Both offences capture intentional and reckless conduct. We are talking cases of extreme, serious conduct, not just unkind or offensive conduct.
There are, as others have outlined, a range of defences that can be utilised, including the defence of genuine political purpose.
Unlike those opposite, we have taken the time to carefully consider this bill and to respect the feedback and the findings we have had from community stakeholders, from members of the public and from the inquiry itself.

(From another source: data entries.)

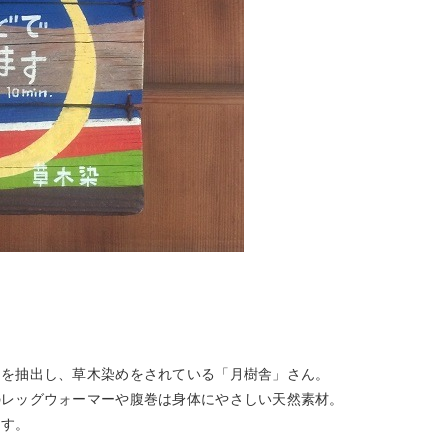
を抽出し、草木染めをされている「月樹舎」さん。
レッグウォーマーや腹巻は身体にやさしい天然素材。
す。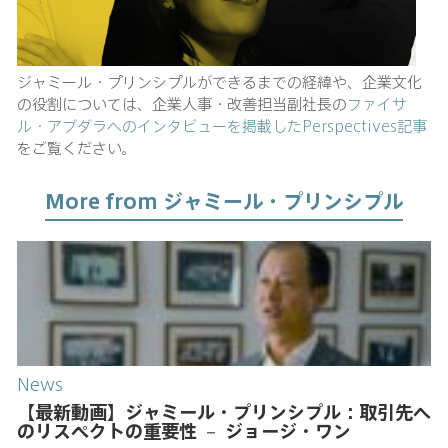
ジャミール・プリンシプルができるまでの経緯や、企業文化
の役割については、企業人事・改善担当副社長の
ファイサ
ル・アブダラへのインタビューを掲載したPerspectives記事
をご覧ください。
More from ジャミール・プリンシプル
News
【最新動画】ジャミール・プリンシプル：取引先へ
のリスペクトの重要性 － ジョージ・ワン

Of course, there will be varying views on where the balance needs to be struck, but I believe this bill represents a goal that is supported by the majority – a modern, diverse, safe and free state that does not tolerate vilification.
I want to thank the member for Preston for his contribution as well tonight. His concerns about the polarisation of public debate and the reductionist politics being played out in particular by the Greens and the socialists, which is so damaging and stigmatising, was incredibly well articulated and something that we are living in the inner north.
We must hold ourselves to a higher standard and enable dialogue to win over division. I commend the bill.